Installation Magazine Interview with Rob Tarbell: (Edited)
Your new body of work employs a complex, unusual and sophisticated method of painting with smoke. How did you develop this technique to achieve this unusual effect?
The smoke technique began around 2005 with a few ideas coming together. After visiting the Sistine Chapel (after its cleaning and restoration), I saw the significance of the accumulation of smoke over time. About the same time I became aware of the self-help technique of burning sentimental things to remove their emotional connection or physical burden. After failed attempts to create a portrait using liquor and cigarette smoke, the what if moment kicked in. What if I got rid of all my credit cards, membership cards and gift cards by burning them and captured the smoke to create an image? The result led me down the path that I am on now.
How do you tame such a fragile medium?
The work is created by controlling the accumulation of smoke on the paper surface. It is an additive process and results in a mark that my hand or a brush cannot make. It is a different approach than directly burning the paper surface to create an image.
The idea of working indirectly and controlling the conditions to create an image interests me. The trial and error, as expensive as it is, has been rewarding. I never know what I am going to get – if anything – but that leads to surprises. It’s comical to think back about its beginnings. I started with a crude set up in a metal garage. I was holding the paper above the flame, while holding my breath. The setup developed around the idea that heat rises and the smoke has a flow to it and controlling the flow is key.
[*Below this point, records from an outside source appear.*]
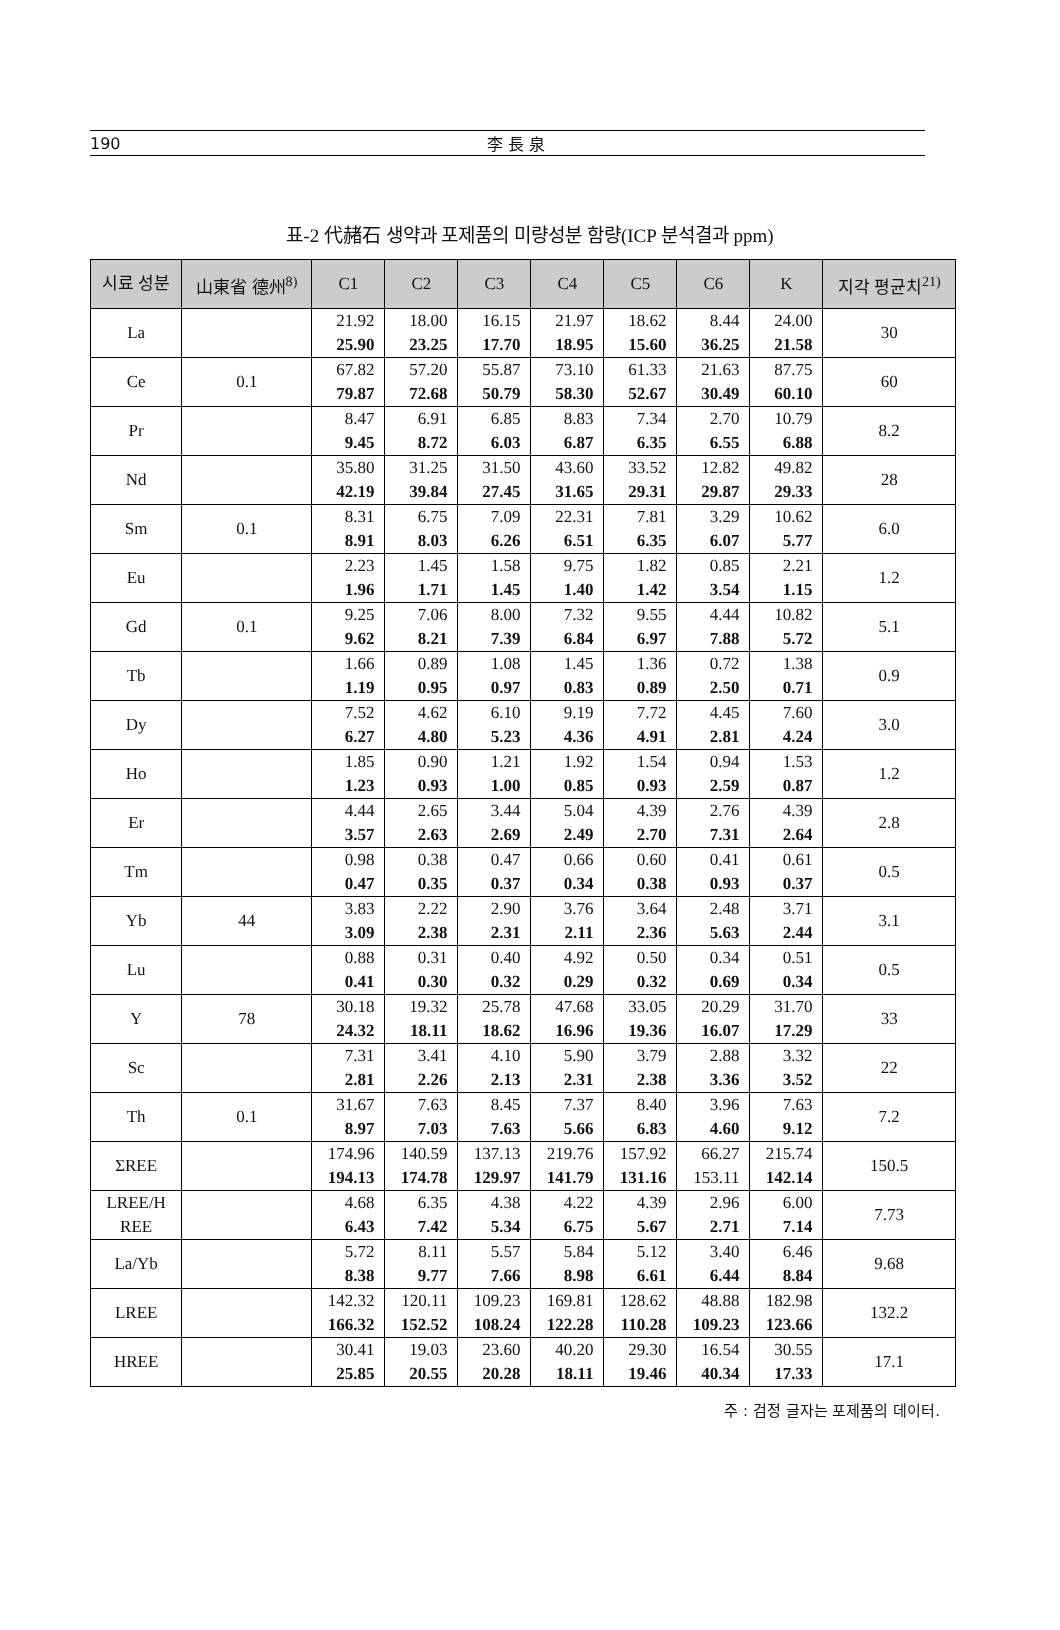190 李 長 泉
표-2 代赭石 생약과 포제품의 미량성분 함량(ICP 분석결과 ppm)
| 시료 성분 | 山東省 德州<sup>8)</sup> | C1 | C2 | C3 | C4 | C5 | C6 | K | 지각 평균치<sup>21)</sup> |
| --- | --- | --- | --- | --- | --- | --- | --- | --- | --- |
| La | | 21.92 25.90 | 18.00 23.25 | 16.15 17.70 | 21.97 18.95 | 18.62 15.60 | 8.44 36.25 | 24.00 21.58 | 30 |
| Ce | 0.1 | 67.82 79.87 | 57.20 72.68 | 55.87 50.79 | 73.10 58.30 | 61.33 52.67 | 21.63 30.49 | 87.75 60.10 | 60 |
| Pr | | 8.47 9.45 | 6.91 8.72 | 6.85 6.03 | 8.83 6.87 | 7.34 6.35 | 2.70 6.55 | 10.79 6.88 | 8.2 |
| Nd | | 35.80 42.19 | 31.25 39.84 | 31.50 27.45 | 43.60 31.65 | 33.52 29.31 | 12.82 29.87 | 49.82 29.33 | 28 |
| Sm | 0.1 | 8.31 8.91 | 6.75 8.03 | 7.09 6.26 | 22.31 6.51 | 7.81 6.35 | 3.29 6.07 | 10.62 5.77 | 6.0 |
| Eu | | 2.23 1.96 | 1.45 1.71 | 1.58 1.45 | 9.75 1.40 | 1.82 1.42 | 0.85 3.54 | 2.21 1.15 | 1.2 |
| Gd | 0.1 | 9.25 9.62 | 7.06 8.21 | 8.00 7.39 | 7.32 6.84 | 9.55 6.97 | 4.44 7.88 | 10.82 5.72 | 5.1 |
| Tb | | 1.66 1.19 | 0.89 0.95 | 1.08 0.97 | 1.45 0.83 | 1.36 0.89 | 0.72 2.50 | 1.38 0.71 | 0.9 |
| Dy | | 7.52 6.27 | 4.62 4.80 | 6.10 5.23 | 9.19 4.36 | 7.72 4.91 | 4.45 2.81 | 7.60 4.24 | 3.0 |
| Ho | | 1.85 1.23 | 0.90 0.93 | 1.21 1.00 | 1.92 0.85 | 1.54 0.93 | 0.94 2.59 | 1.53 0.87 | 1.2 |
| Er | | 4.44 3.57 | 2.65 2.63 | 3.44 2.69 | 5.04 2.49 | 4.39 2.70 | 2.76 7.31 | 4.39 2.64 | 2.8 |
| Tm | | 0.98 0.47 | 0.38 0.35 | 0.47 0.37 | 0.66 0.34 | 0.60 0.38 | 0.41 0.93 | 0.61 0.37 | 0.5 |
| Yb | 44 | 3.83 3.09 | 2.22 2.38 | 2.90 2.31 | 3.76 2.11 | 3.64 2.36 | 2.48 5.63 | 3.71 2.44 | 3.1 |
| Lu | | 0.88 0.41 | 0.31 0.30 | 0.40 0.32 | 4.92 0.29 | 0.50 0.32 | 0.34 0.69 | 0.51 0.34 | 0.5 |
| Y | 78 | 30.18 24.32 | 19.32 18.11 | 25.78 18.62 | 47.68 16.96 | 33.05 19.36 | 20.29 16.07 | 31.70 17.29 | 33 |
| Sc | | 7.31 2.81 | 3.41 2.26 | 4.10 2.13 | 5.90 2.31 | 3.79 2.38 | 2.88 3.36 | 3.32 3.52 | 22 |
| Th | 0.1 | 31.67 8.97 | 7.63 7.03 | 8.45 7.63 | 7.37 5.66 | 8.40 6.83 | 3.96 4.60 | 7.63 9.12 | 7.2 |
| ΣREE | | 174.96 194.13 | 140.59 174.78 | 137.13 129.97 | 219.76 141.79 | 157.92 131.16 | 66.27 153.11 | 215.74 142.14 | 150.5 |
| LREE/H REE | | 4.68 6.43 | 6.35 7.42 | 4.38 5.34 | 4.22 6.75 | 4.39 5.67 | 2.96 2.71 | 6.00 7.14 | 7.73 |
| La/Yb | | 5.72 8.38 | 8.11 9.77 | 5.57 7.66 | 5.84 8.98 | 5.12 6.61 | 3.40 6.44 | 6.46 8.84 | 9.68 |
| LREE | | 142.32 166.32 | 120.11 152.52 | 109.23 108.24 | 169.81 122.28 | 128.62 110.28 | 48.88 109.23 | 182.98 123.66 | 132.2 |
| HREE | | 30.41 25.85 | 19.03 20.55 | 23.60 20.28 | 40.20 18.11 | 29.30 19.46 | 16.54 40.34 | 30.55 17.33 | 17.1 |
주 : 검정 글자는 포제품의 데이터.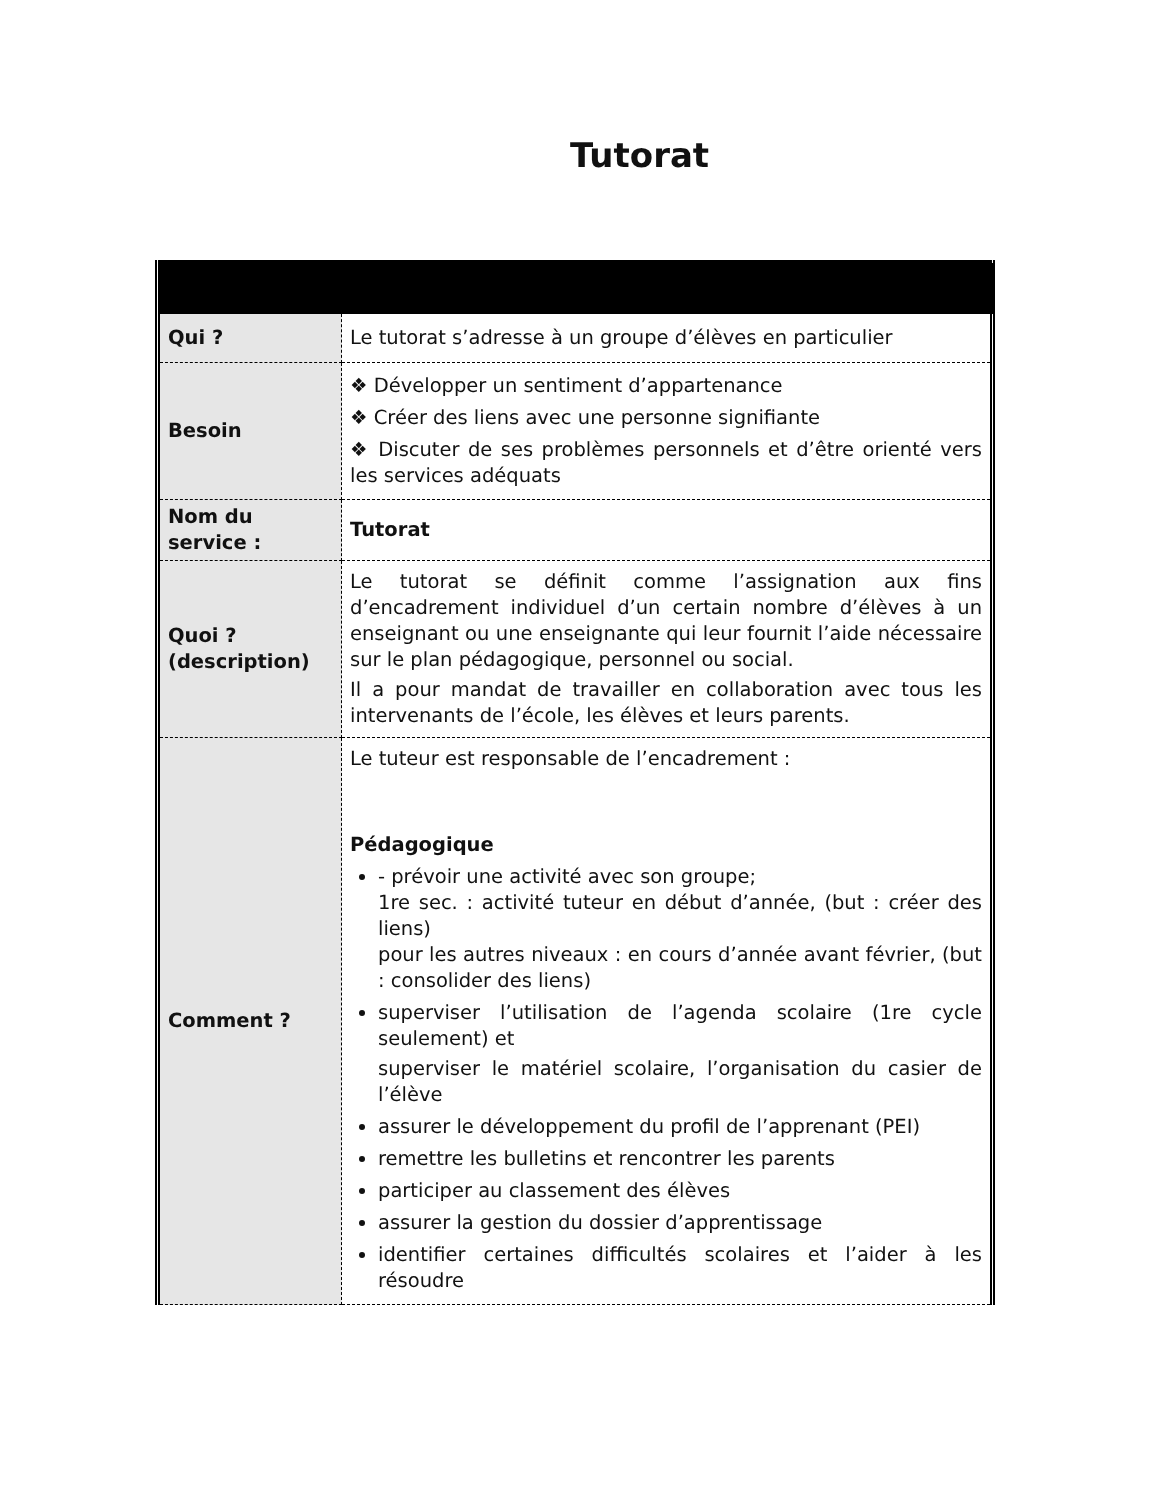Tutorat
| Qui ? | Le tutorat s’adresse à un groupe d’élèves en particulier |
| Besoin | ❖ Développer un sentiment d’appartenance ❖ Créer des liens avec une personne signifiante ❖ Discuter de ses problèmes personnels et d’être orienté vers les services adéquats |
| Nom du service : | Tutorat |
| Quoi ? (description) | Le tutorat se définit comme l’assignation aux fins d’encadrement individuel d’un certain nombre d’élèves à un enseignant ou une enseignante qui leur fournit l’aide nécessaire sur le plan pédagogique, personnel ou social. Il a pour mandat de travailler en collaboration avec tous les intervenants de l’école, les élèves et leurs parents. |
| Comment ? | Le tuteur est responsable de l’encadrement : Pédagogique - prévoir une activité avec son groupe; 1re sec. : activité tuteur en début d’année, (but : créer des liens) pour les autres niveaux : en cours d’année avant février, (but : consolider des liens) superviser l’utilisation de l’agenda scolaire (1re cycle seulement) et superviser le matériel scolaire, l’organisation du casier de l’élève assurer le développement du profil de l’apprenant (PEI) remettre les bulletins et rencontrer les parents participer au classement des élèves assurer la gestion du dossier d’apprentissage identifier certaines difficultés scolaires et l’aider à les résoudre |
Figuring out how not to get burned was tricky. Now, I work in a room equipped with ventilation and a carbon air filter unit. I wear a flame resistant suit and use a fresh air system with a mask and air hose and have a pulley system rigged up. There are also three fire extinguishers handy.
I went through many, many trials of burning different things. The credit cards and membership cards worked well, but I found burning 35mm slides of my old work to be more satisfying. I wasn’t getting rid of the slides as much as transforming them and infusing the new work with the old. Later, I acquired a slide library from an art history survey course. The newer work is informed by and infused with art history.
How much time do you have from the moment the material burns until you can guide the smoke into the desired form?
There is smoke immediately after lighting but I have to wait a little to get the good smoke. From beginning to end, the burn lasts about five minutes of good smoke time and depending on the size of the piece, I have to do more than one burn. I think the 40” x 30” piece I did for Installation took about 45 minutes of smoke time. Planning and prep time is whole other story.
I imagine that in honing your technique you must have put out plenty of fires!
There were a few harrowing failures and a few minor burns, but thankfully not many. I am grateful for the gloves, fire resistant suit and concrete floors. I have been lucky to lose only a few really good pieces I was working on. The potential for a flaming sheet of paper to come crashing down from above is a little alarming, but it keeps me focused.
I strongly believe that failing is part of the process. In fact, it is the process of contemplating and producing new work that excites me the most – and failing is very much a part of that process. Constant tinkering – constantly trying something to have it not work out and then having to rethink my approach – is what drives me in my art production and ultimately my day-to-day life.
Rob Tarbell is represented by the Claire Oliver Gallery in NYC.